The conventions of American journalism simply don’t allow for, say, The New York Times to write a lead like the following: “At a plainly frightening rally last night in Charlotte, President Trump told at least 58 documented lies and went off on totally bizarre jags about his political foes’ sex lives and mental states and said dozens of things that were far beneath the dignity of the office and otherwise embarrassed himself and the United States of America.”
Instead they write things like: “At a raucous rally last night in Charlotte, President Trump seemed to wade into murky waters as he alleged…” and so on. They can’t write what’s obviously true. It’s not “objective.” Thus, Trump’s actual words are laundered through the conventions of normal journalism, and he comes out looking far less deranged and dangerous than he is.
Saturday, Trump announced, out of the blue, that he probably wanted to quarantine New York, New Jersey and Connecticut. It wasn’t clear what he meant, or what army he’d use to do that, but it was an insane thing for a president to just put out there. By Saturday evening, he’d taken it back. That is very hard for a newspaper, or anyone else, to cover.

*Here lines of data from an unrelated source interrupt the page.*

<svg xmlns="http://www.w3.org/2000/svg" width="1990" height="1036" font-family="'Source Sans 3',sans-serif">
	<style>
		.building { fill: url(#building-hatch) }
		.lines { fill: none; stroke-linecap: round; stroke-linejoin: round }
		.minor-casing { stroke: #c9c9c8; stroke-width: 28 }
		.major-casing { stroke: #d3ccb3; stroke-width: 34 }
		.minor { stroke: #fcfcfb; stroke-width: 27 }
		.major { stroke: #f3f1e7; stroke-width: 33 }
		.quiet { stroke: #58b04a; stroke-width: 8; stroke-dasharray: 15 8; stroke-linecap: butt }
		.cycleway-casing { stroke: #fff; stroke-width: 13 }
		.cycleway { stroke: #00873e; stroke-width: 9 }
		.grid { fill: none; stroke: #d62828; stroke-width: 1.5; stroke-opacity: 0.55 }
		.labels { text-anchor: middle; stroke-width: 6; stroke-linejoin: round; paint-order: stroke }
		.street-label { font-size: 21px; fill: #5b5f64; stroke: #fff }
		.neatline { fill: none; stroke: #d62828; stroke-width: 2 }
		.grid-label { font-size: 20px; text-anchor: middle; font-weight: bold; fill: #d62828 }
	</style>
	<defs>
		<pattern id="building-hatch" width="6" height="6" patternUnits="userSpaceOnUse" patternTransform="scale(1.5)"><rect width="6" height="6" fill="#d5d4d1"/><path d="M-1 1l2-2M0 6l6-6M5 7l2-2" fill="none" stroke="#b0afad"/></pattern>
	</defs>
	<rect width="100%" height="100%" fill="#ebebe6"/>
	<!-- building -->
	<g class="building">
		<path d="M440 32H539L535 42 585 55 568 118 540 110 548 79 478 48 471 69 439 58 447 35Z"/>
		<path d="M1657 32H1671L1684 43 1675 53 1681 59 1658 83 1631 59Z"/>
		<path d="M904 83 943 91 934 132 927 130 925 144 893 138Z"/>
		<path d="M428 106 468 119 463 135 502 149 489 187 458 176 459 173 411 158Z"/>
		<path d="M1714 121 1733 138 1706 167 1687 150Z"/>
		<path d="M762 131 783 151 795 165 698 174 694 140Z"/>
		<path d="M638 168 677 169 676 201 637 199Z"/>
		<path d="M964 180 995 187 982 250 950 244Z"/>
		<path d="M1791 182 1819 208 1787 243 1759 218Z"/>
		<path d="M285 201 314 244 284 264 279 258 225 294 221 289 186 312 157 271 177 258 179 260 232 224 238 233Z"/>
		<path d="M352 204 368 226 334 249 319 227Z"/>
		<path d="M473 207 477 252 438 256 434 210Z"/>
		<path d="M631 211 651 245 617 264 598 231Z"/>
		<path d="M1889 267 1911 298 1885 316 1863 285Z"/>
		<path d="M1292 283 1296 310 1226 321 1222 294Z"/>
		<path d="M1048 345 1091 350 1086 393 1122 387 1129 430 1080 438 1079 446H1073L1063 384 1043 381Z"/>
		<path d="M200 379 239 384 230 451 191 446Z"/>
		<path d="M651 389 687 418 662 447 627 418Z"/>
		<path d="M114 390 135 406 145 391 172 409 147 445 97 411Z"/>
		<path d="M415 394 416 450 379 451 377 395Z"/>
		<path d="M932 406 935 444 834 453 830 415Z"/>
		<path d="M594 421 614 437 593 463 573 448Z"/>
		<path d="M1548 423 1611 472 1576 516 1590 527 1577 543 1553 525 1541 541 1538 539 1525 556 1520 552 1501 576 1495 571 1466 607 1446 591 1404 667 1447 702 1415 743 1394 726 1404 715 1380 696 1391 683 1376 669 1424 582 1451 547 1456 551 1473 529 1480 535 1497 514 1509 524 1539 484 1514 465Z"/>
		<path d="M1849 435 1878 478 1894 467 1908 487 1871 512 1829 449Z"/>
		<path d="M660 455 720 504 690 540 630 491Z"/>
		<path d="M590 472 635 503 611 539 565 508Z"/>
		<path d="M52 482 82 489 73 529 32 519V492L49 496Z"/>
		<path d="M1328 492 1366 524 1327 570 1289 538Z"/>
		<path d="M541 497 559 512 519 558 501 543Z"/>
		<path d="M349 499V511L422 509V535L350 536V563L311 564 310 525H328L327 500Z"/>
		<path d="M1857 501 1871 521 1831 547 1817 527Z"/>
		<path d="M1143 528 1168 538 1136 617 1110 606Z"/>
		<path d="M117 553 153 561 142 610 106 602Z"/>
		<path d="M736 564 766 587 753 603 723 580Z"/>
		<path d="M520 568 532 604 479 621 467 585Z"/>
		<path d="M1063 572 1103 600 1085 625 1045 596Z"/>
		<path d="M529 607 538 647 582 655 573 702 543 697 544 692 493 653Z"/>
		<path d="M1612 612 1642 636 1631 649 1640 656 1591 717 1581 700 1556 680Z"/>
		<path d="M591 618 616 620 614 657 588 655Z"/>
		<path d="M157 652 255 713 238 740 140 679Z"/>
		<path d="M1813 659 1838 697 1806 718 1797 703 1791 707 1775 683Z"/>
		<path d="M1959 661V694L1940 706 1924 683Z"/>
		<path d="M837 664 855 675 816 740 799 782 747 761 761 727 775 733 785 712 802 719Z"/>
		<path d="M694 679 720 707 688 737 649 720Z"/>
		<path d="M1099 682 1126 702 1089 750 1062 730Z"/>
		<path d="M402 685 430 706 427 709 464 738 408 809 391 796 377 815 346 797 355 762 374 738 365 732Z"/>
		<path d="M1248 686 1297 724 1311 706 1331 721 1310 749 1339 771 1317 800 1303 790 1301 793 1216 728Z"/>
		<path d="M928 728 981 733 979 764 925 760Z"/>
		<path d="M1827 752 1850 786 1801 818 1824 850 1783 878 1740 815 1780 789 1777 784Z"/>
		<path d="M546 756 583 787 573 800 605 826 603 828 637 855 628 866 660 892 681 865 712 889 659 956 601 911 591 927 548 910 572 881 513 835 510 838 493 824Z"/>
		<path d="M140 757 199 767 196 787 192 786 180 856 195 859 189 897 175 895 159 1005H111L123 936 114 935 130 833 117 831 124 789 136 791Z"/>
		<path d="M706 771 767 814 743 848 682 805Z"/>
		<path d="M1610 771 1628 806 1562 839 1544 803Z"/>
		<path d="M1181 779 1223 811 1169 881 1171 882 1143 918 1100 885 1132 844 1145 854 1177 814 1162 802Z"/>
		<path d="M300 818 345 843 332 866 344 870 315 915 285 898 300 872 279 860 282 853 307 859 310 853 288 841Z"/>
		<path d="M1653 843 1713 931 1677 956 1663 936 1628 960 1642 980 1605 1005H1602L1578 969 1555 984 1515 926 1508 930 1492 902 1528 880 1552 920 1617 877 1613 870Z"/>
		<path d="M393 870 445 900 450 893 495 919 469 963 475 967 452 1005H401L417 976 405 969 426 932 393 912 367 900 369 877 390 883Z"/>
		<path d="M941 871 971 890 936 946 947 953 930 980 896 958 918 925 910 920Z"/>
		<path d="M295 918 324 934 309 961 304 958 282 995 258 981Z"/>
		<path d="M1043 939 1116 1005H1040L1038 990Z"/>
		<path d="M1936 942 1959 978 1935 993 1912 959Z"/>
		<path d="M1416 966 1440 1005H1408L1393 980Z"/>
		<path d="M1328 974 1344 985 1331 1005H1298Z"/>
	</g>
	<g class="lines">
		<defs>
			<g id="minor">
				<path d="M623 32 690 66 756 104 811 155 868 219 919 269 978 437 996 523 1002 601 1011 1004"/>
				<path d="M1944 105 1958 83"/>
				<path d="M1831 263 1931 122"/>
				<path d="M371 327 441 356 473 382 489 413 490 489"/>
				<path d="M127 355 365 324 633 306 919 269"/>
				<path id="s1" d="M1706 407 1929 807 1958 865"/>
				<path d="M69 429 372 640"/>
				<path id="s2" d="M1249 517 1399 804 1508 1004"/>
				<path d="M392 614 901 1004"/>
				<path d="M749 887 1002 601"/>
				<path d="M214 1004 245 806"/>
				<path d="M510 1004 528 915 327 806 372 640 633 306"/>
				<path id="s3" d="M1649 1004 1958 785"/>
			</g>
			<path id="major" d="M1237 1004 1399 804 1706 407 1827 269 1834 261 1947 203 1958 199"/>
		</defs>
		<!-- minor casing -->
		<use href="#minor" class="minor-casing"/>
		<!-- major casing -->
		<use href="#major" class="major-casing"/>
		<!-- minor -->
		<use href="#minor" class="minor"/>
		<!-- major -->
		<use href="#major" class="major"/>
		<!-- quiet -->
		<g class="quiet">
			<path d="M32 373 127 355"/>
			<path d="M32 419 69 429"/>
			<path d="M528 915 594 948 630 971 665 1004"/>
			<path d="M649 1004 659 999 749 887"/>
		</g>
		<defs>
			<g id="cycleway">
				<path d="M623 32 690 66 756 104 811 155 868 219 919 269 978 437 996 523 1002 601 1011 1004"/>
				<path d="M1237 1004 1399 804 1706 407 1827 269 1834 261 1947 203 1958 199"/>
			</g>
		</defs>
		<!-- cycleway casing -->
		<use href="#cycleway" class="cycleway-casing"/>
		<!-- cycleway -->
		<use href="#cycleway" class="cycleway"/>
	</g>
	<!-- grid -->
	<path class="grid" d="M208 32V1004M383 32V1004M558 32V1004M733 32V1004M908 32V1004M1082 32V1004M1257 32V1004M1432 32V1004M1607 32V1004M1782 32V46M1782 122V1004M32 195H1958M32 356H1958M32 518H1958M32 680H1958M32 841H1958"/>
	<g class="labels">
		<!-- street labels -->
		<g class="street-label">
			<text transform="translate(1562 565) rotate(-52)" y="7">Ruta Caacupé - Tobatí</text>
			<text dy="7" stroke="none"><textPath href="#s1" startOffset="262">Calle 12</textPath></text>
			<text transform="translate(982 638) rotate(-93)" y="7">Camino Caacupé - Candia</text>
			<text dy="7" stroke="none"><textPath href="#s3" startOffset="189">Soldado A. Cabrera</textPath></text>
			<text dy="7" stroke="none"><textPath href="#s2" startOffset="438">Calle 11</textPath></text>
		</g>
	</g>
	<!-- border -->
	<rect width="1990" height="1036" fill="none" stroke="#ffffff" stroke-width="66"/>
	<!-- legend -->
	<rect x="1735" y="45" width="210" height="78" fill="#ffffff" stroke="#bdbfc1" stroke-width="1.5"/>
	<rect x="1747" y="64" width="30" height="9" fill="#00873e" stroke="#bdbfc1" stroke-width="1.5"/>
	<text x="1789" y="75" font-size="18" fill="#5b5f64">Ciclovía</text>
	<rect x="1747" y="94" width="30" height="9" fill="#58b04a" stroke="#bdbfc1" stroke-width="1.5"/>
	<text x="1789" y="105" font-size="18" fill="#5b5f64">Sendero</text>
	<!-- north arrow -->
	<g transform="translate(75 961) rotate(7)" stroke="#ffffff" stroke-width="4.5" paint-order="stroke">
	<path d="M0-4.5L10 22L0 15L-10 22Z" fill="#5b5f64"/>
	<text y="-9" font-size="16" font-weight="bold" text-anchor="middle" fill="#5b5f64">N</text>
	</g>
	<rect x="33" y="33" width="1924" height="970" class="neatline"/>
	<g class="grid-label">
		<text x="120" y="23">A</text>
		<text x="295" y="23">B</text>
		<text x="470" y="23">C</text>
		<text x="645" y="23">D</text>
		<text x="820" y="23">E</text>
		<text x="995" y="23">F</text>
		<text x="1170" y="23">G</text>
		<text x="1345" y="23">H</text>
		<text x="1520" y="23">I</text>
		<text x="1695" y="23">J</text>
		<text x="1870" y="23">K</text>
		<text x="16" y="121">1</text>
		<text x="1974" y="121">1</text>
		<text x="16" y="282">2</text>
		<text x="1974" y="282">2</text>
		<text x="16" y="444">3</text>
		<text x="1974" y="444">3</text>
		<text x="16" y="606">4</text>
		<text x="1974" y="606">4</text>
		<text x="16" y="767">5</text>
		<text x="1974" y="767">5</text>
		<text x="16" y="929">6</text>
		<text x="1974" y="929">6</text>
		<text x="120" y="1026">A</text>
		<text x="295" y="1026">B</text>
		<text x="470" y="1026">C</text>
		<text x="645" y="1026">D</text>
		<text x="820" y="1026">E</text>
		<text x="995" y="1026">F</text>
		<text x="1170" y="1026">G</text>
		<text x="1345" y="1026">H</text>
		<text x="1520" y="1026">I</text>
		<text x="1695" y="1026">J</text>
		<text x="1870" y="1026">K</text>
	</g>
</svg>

How in the hell do you cover that for the next day’s paper? The man is simply making it up as he goes along, and with our lives and livings on the line.
I noticed the other day that nightly news viewership is way up since the virus hit. Now, think about how the nightly news broadcasts must help launder Trump. I’m not saying they’re pro-Trump or anything like that. It’s just that these broadcasts are going to use about eight seconds of Trump tape, and it’s in their nature to try to use the sanest eight second of Trump tape they’ve got. They’ll report on the controversies around Trump’s actions, but they’re just not going to make him look like the blithering idiot and petty martinet that he is.

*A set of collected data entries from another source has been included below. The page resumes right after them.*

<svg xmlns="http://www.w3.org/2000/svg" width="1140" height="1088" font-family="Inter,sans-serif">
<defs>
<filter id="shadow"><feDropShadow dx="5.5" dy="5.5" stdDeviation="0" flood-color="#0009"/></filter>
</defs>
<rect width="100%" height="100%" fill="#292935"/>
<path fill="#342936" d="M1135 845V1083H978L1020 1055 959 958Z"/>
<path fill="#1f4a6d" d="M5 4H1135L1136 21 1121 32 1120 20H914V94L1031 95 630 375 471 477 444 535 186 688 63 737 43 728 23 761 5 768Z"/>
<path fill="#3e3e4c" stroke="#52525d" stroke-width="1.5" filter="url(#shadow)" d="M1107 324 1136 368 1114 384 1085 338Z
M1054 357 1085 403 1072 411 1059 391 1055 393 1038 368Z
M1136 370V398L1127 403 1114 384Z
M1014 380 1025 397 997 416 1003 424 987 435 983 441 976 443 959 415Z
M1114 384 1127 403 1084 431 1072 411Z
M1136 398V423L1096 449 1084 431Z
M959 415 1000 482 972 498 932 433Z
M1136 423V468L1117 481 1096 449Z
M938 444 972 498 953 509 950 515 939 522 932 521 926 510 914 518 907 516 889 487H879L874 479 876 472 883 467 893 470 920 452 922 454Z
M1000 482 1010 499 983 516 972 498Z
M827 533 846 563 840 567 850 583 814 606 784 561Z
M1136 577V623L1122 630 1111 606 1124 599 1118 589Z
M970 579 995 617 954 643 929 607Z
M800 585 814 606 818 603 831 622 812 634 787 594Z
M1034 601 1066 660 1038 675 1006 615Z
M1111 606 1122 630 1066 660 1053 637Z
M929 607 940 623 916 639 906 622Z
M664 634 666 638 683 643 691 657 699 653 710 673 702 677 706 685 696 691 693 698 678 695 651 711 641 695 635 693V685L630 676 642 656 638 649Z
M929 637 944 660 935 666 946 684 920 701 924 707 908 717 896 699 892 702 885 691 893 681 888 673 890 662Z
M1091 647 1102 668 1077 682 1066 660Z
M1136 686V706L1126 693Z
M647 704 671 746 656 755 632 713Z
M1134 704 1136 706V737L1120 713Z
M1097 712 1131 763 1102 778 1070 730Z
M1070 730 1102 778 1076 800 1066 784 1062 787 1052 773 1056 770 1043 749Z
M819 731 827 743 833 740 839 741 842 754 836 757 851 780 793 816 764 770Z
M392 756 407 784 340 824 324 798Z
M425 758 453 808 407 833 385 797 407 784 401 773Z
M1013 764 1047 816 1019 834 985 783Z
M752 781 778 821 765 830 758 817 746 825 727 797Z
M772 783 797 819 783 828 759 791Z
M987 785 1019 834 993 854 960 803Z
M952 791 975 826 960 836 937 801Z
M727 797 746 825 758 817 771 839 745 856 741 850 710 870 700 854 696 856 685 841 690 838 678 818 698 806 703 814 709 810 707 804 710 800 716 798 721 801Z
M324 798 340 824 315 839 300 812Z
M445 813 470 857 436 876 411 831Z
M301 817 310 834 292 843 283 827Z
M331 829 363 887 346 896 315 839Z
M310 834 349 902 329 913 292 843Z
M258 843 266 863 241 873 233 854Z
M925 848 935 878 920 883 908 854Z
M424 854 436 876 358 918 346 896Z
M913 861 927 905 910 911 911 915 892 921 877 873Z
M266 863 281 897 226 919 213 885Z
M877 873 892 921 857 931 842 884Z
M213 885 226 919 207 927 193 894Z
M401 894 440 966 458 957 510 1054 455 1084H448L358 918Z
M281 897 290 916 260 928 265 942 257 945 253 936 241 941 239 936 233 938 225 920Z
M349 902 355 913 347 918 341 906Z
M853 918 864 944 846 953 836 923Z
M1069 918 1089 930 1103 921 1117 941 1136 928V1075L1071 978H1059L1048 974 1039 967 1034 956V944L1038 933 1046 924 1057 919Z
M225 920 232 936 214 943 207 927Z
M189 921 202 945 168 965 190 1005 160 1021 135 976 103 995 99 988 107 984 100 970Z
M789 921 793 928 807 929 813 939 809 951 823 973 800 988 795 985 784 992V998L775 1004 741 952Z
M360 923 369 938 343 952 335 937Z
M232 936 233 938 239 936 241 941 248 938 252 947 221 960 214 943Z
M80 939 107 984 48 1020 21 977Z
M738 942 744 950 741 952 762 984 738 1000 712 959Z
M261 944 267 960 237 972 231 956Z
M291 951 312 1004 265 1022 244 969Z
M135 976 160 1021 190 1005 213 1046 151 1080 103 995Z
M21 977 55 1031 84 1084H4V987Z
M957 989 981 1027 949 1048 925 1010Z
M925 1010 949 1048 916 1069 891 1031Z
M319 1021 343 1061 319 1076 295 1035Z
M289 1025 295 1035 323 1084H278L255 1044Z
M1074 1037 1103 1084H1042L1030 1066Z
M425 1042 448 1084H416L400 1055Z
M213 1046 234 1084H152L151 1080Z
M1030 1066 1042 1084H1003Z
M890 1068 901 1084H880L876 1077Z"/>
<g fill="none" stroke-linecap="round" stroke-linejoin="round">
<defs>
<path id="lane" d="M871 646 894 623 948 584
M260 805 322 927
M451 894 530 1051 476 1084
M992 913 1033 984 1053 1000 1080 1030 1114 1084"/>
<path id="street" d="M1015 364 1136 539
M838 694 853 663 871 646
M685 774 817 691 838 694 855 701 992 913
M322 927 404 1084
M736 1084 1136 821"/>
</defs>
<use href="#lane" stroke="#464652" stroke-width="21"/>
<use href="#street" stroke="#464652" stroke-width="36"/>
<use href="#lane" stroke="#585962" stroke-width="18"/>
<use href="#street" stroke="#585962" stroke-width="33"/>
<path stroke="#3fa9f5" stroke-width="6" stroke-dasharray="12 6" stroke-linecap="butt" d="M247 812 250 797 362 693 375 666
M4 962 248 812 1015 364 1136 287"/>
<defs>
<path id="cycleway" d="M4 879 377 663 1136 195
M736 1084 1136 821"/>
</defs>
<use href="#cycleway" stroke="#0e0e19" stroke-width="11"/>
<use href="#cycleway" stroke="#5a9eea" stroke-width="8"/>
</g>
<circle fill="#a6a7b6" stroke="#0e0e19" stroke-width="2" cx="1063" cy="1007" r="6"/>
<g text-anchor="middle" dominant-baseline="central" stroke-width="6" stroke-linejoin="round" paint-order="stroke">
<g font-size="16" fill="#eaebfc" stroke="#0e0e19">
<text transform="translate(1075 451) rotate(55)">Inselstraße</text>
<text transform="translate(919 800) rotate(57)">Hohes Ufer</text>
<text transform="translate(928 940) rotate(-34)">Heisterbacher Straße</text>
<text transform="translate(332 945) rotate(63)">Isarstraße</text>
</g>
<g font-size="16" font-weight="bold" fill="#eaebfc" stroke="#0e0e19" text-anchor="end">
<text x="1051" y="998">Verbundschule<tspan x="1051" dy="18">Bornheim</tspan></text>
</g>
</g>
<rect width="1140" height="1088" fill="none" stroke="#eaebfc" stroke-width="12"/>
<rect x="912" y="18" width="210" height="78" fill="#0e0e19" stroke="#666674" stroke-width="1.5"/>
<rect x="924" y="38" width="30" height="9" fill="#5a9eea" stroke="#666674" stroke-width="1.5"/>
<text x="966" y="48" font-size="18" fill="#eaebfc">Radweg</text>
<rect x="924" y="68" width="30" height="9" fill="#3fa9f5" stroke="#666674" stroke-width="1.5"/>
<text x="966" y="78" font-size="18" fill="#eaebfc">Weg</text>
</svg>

I think there are some other reasons. A lot of people probably default toward thinking this was something Trump couldn’t control and no one saw coming; just “one of those things.” That’s nonsense of course, and Trump and his people know it, which is why they’re trying to block that devastating ad that tells people the truth about his insanely irresponsible behavior. And Trump wasn’t the only one whose initial response was lacking. New York Mayor Bill de Blasio spent a long time telling people to “go about their lives.” He’s not the president, and Trump is far worse, but maybe some people don’t see Trump’s failures here as unique.